Terrill Thomas’ April 24 death has been ruled a homicide by the county medical examiner’s office, the Milwaukee Journal Sentinel reports. Inmates say they heard Thomas, whom the medical examiner said had bipolar disorder, beg for water days before he died, according to the newspaper. Officers reportedly turned off water in Thomas’ cell, six days prior to his death, because he’d flooded it and was acting erratically.

Thomas, 38, was arrested April 15 for shooting a man in the chest and allegedly firing a gun at a casino, according to the Journal Sentinel.

Charges against Thomas, 38, included first-degree reckless injury, possession of a firearm by a felon, recklessly endangering safety and theft of a dangerous weapon, Fox6Now reported in April.

Celia Thomas, his mother, has said that her son got upset when someone stole his Mercedes Benz on April 13. Terrill Thomas then caused a scene, because he couldn’t watch a gas station’s surveillance video. That prompted police to visit his mother’s home. She asked them to take him into custody, Fox6Now reports, but was told they couldn’t do that unless it appeared that he had committed a crime.

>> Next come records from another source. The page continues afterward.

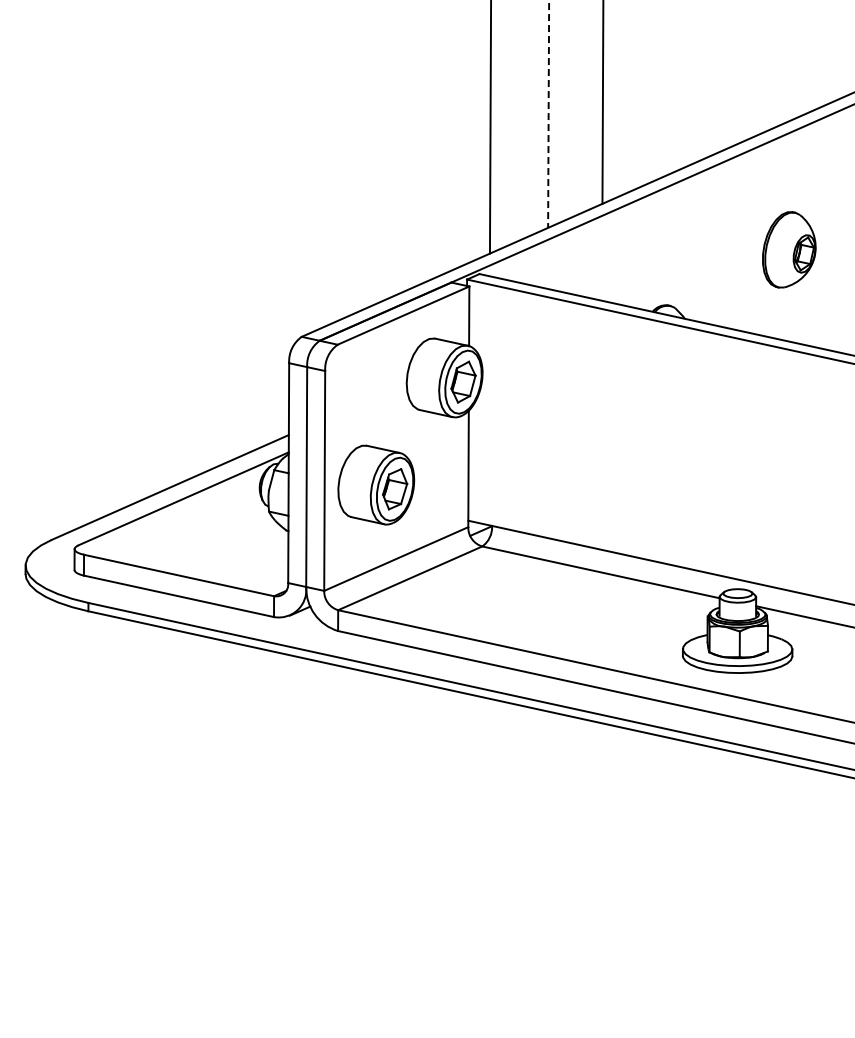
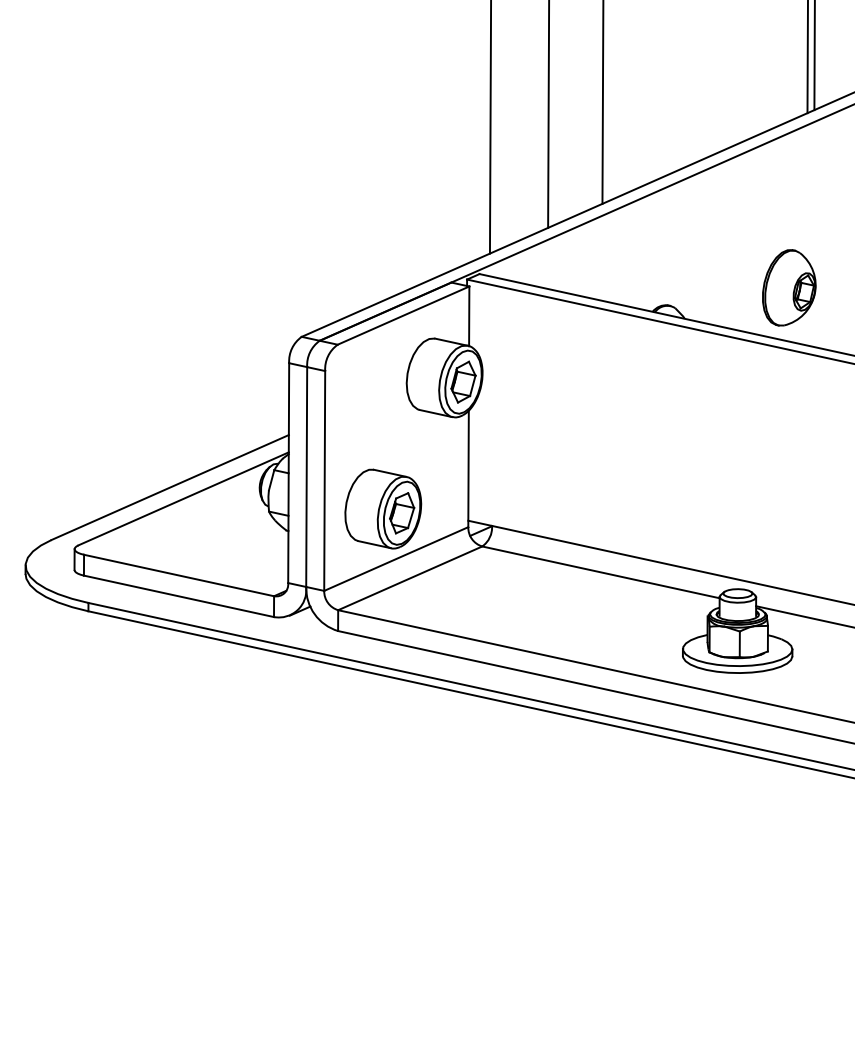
line at (814, 56): none -> present
line at (807, 57): none -> present
line at (548, 114): dashed -> solid
part at (789, 249) position: (789, 249) -> (789, 287)
part at (376, 484) position: (376, 484) -> (383, 508)
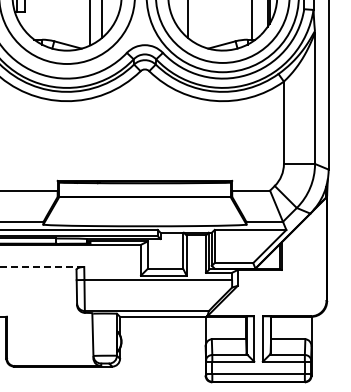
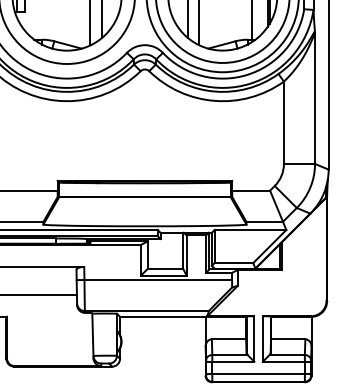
line at (199, 23): none -> present
line at (42, 267): dashed -> solid
line at (39, 295): none -> present
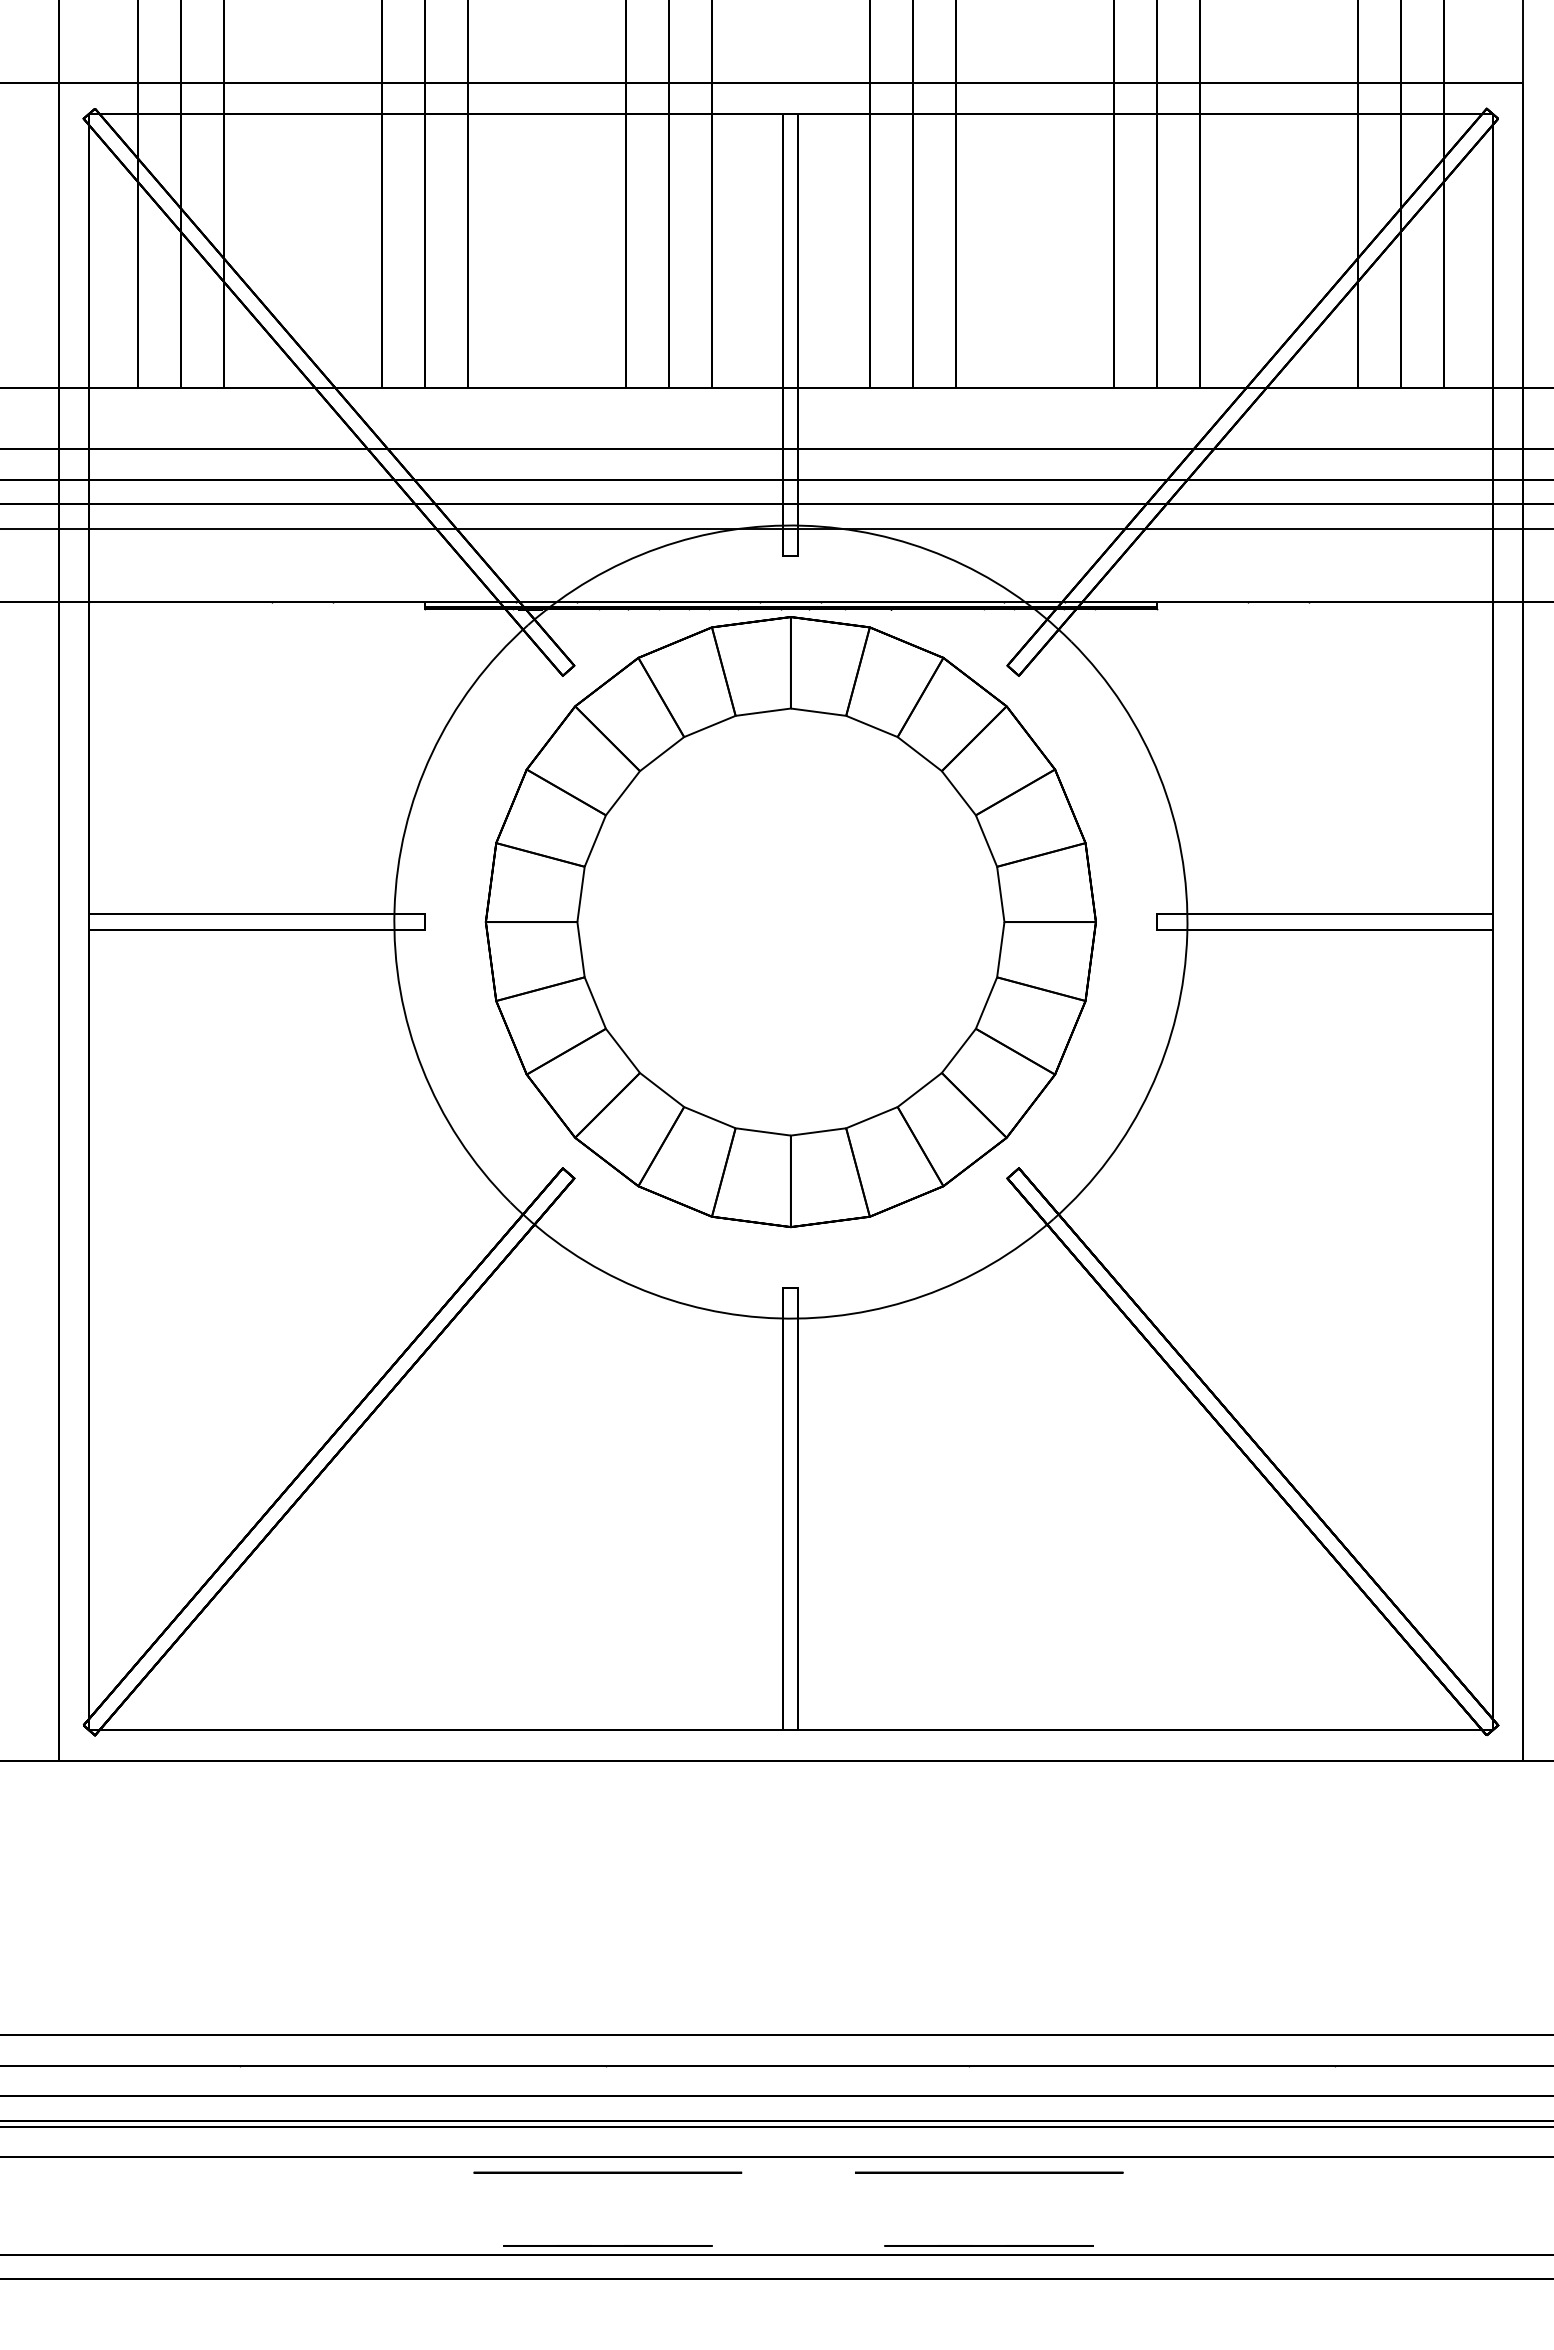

On April 14, he allegedly fired several shots toward a group of men when he thought he saw the man who made the theft; a 25-year-old man was taken to the hospital with a gunshot wound to the chest. Celia Thomas told police that the shooter was her son.

A few hours later, on April 15, he was arrested at the Potowatomi Hotel & Casino. Terrill Thomas told police he’d seen “a whole lot of snakes” in the casino. Witnesses told Fox6Now that Terrill Thomas had fired two shots, but no one was hit.

The homicide ruling in Thomas’ death does not mean that county jail employees committed a crime, the Journal Sentinel reports, and the medical examiner uses the term to indicated a death “at the hands of another.”

The district attorney’s office would not comment on whether it will press charges, according to the Journal Sentinel. A statement from the Milwaukee County sheriff’s office said it would not comment on the matter, or commence an internal investigation, until outside reviews and investigations, including civil lawsuits, were finished.

Tiffany Robertson, Thomas’ cousin, told the newspaper that her family was speaking about their options with a lawyer.

“I never want another family to have to feel like what we feel like right now,” she said.